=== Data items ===
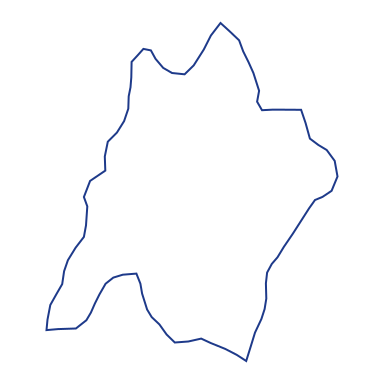 Cândido Rodrigues, São Paulo, Brazil
{"feature_id": "56859067B92304644979095", "entity_name": "Cândido Rodrigues", "entity_type": "district", "adm_level": 2, "iso_a3": "BRA", "parent_name": "Brazil", "parent_adm1": "São Paulo", "projection": "natural_earth1", "projection_center": [-48.632, -21.34], "detail": "fine", "context": "isolated", "style": "outline", "palette": "blue", "viewbox_px": 384, "rotation_deg": 0, "n_neighbors": 0, "source": "geoboundaries", "source_scale": "gbopen_adm2", "svg_char_len": 1167}
<svg xmlns="http://www.w3.org/2000/svg" viewBox="0 0 384 384"><path d="M331.6,190.8L337.5,176.5L334.7,160.9L326.7,150.0L318.4,145.0L309.9,138.6L305.6,123.1L301.1,109.8L284.7,109.7L271.8,109.7L262.0,110.2L257.1,101.7L259.1,90.8L253.4,73.0L248.6,62.3L243.2,51.4L239.1,40.3L229.3,31.0L220.5,23.0L210.9,35.5L203.8,49.5L193.7,65.4L184.6,74.3L172.0,73.0L163.2,67.9L155.5,58.8L150.9,50.4L143.4,48.9L137.5,55.5L131.6,61.9L131.3,77.4L130.5,87.3L128.7,96.3L128.3,108.7L124.1,121.1L116.9,132.6L107.8,141.7L104.8,156.5L105.3,170.6L90.1,180.9L83.9,197.0L87.3,206.4L86.0,225.4L83.9,236.9L75.6,247.7L67.9,260.2L64.1,271.2L62.2,284.1L56.6,293.8L50.3,305.0L47.5,319.6L46.5,330.1L57.9,329.1L75.9,328.5L86.4,320.2L90.9,312.6L94.9,303.5L99.4,294.5L105.6,283.7L113.3,277.6L122.8,274.7L136.4,273.6L140.4,283.7L142.1,293.6L147.1,309.5L151.7,317.1L159.4,324.4L166.6,334.5L174.8,342.5L188.3,341.5L201.2,338.6L210.9,343.1L225.2,348.9L236.8,354.9L246.2,361.0L250.7,346.6L255.0,332.6L261.4,319.0L264.6,309.1L266.3,298.6L265.9,283.3L267.1,272.6L271.8,263.9L277.5,257.3L283.9,246.8L292.7,233.9L309.1,208.3L315.0,200.0L322.5,196.9L331.6,190.8Z" fill="none" stroke="#1e3a8a" stroke-width="2"/></svg>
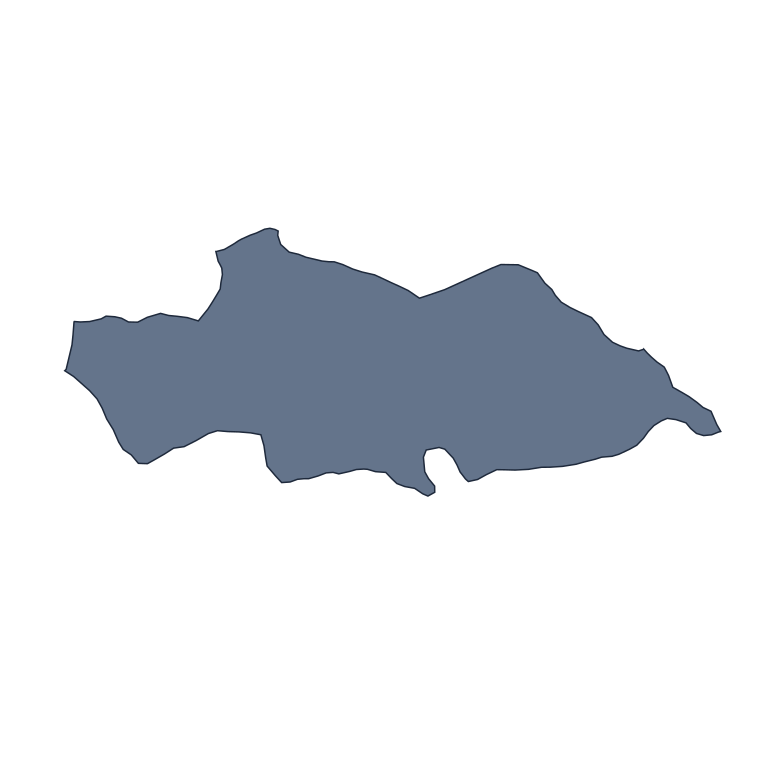 the district of Hajigabul District, Hajigabul, Azerbaijan, rotated 331°
{"feature_id": "54616110B48173541517146", "entity_name": "Hajigabul District", "entity_type": "district", "adm_level": 2, "iso_a3": "AZE", "parent_name": "Azerbaijan", "parent_adm1": "Hajigabul", "projection": "equal_earth", "projection_center": [48.908, 40.107], "detail": "fine", "context": "isolated", "style": "filled", "palette": "slate", "viewbox_px": 768, "rotation_deg": 331, "n_neighbors": 0, "source": "geoboundaries", "source_scale": "gbopen_adm2", "svg_char_len": 2451}
<svg xmlns="http://www.w3.org/2000/svg" viewBox="0 0 768 768"><g transform="rotate(331 384 384)"><path d="M365.6,198.9L363.6,196.0L359.7,192.5L354.6,190.7L345.7,190.1L339.3,189.0L329.8,188.2L326.0,188.2L320.1,188.7L309.6,188.9L301.8,186.9L301.2,186.6L298.5,196.2L298.5,199.9L298.3,204.0L295.7,210.0L290.5,216.3L286.8,221.5L281.4,224.7L273.7,229.1L266.3,233.1L261.8,234.9L252.2,238.8L244.2,230.6L235.9,224.5L228.9,219.7L222.8,213.9L209.3,210.9L198.5,210.5L190.6,205.9L186.3,199.2L181.2,194.7L173.8,189.9L168.2,189.9L156.9,186.7L148.4,182.5L143.4,179.2L143.0,179.4L135.8,190.3L130.1,198.5L113.1,217.1L111.2,217.6L116.2,227.0L123.3,247.1L125.8,257.9L125.8,268.5L124.5,280.2L125.1,292.7L123.8,306.3L124.2,314.8L128.6,323.5L130.7,334.3L134.3,336.5L138.5,339.0L144.8,339.0L145.7,339.0L158.1,338.8L168.9,338.1L178.8,341.9L192.1,342.4L206.4,342.2L215.7,344.1L224.5,350.0L233.8,355.5L243.7,362.1L251.7,368.7L249.1,379.8L244.7,391.3L242.0,399.1L244.5,411.5L246.7,420.6L254.4,424.2L262.1,425.4L268.0,428.0L272.2,430.3L281.8,432.5L290.3,433.7L296.6,436.6L300.9,440.7L311.5,443.8L318.4,445.4L325.1,448.6L328.2,450.6L334.0,456.5L342.7,462.2L344.8,470.3L347.0,477.3L352.4,483.7L360.2,490.1L364.7,498.9L368.1,503.3L375.3,503.3L375.9,503.3L378.8,497.8L377.1,488.4L377.1,480.5L383.0,467.1L388.9,462.2L401.4,466.2L405.6,470.5L408.6,482.4L408.6,490.3L407.9,498.0L408.4,500.9L409.2,506.5L410.4,510.0L410.5,510.2L419.6,512.9L429.7,512.9L441.1,513.6L448.1,517.6L456.9,522.8L469.0,528.7L481.4,533.2L489.0,537.3L500.2,542.6L513.1,547.3L521.1,549.2L532.3,552.2L538.9,553.5L548.4,557.8L555.3,559.3L567.0,560.1L575.4,560.1L584.7,557.2L592.1,553.7L599.9,551.2L608.7,550.7L615.1,551.4L622.1,556.7L629.3,564.4L630.7,571.7L633.3,578.7L638.6,584.1L646.0,587.3L653.2,588.2L655.5,588.8L655.4,580.7L656.8,566.4L651.6,559.1L648.9,552.0L644.8,543.2L640.6,536.0L635.0,526.9L637.0,514.5L637.2,509.4L637.3,505.1L633.4,497.1L631.0,490.4L629.3,484.8L628.1,479.4L628.0,479.5L622.7,478.5L613.7,470.4L609.1,465.2L604.1,458.3L600.4,447.4L600.0,436.1L597.7,426.5L589.0,414.7L583.7,407.1L578.7,398.4L576.8,389.4L576.6,382.7L573.6,373.9L572.1,361.1L568.4,356.3L559.2,344.8L544.2,336.2L534.7,335.0L482.8,330.9L464.9,327.7L456.6,326.1L450.5,314.0L444.8,306.0L439.2,298.5L433.6,290.7L428.7,284.0L419.1,275.4L412.4,268.3L405.8,259.5L399.7,253.0L395.0,250.3L389.4,246.4L377.2,235.3L372.1,229.1L365.0,222.7L361.3,211.9L363.1,202.5L365.6,198.9Z" fill="#64748b" stroke="#1e293b" stroke-width="1.5"/></g></svg>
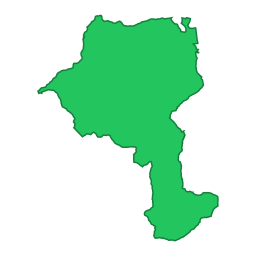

=== GIVEN TASK ===
Return each line of the records that contains the word "projection", where case counts.

=== OUTPUT BELOW ===
{"feature_id": "56859067B92304644979095", "entity_name": "Cândido Rodrigues", "entity_type": "district", "adm_level": 2, "iso_a3": "BRA", "parent_name": "Brazil", "parent_adm1": "São Paulo", "projection": "natural_earth1", "projection_center": [-48.632, -21.34], "detail": "fine", "context": "isolated", "style": "outline", "palette": "blue", "viewbox_px": 384, "rotation_deg": 0, "n_neighbors": 0, "source": "geoboundaries", "source_scale": "gbopen_adm2", "svg_char_len": 1167}
{"feature_id": "54616110B48173541517146", "entity_name": "Hajigabul District", "entity_type": "district", "adm_level": 2, "iso_a3": "AZE", "parent_name": "Azerbaijan", "parent_adm1": "Hajigabul", "projection": "equal_earth", "projection_center": [48.908, 40.107], "detail": "fine", "context": "isolated", "style": "filled", "palette": "slate", "viewbox_px": 768, "rotation_deg": 331, "n_neighbors": 0, "source": "geoboundaries", "source_scale": "gbopen_adm2", "svg_char_len": 2451}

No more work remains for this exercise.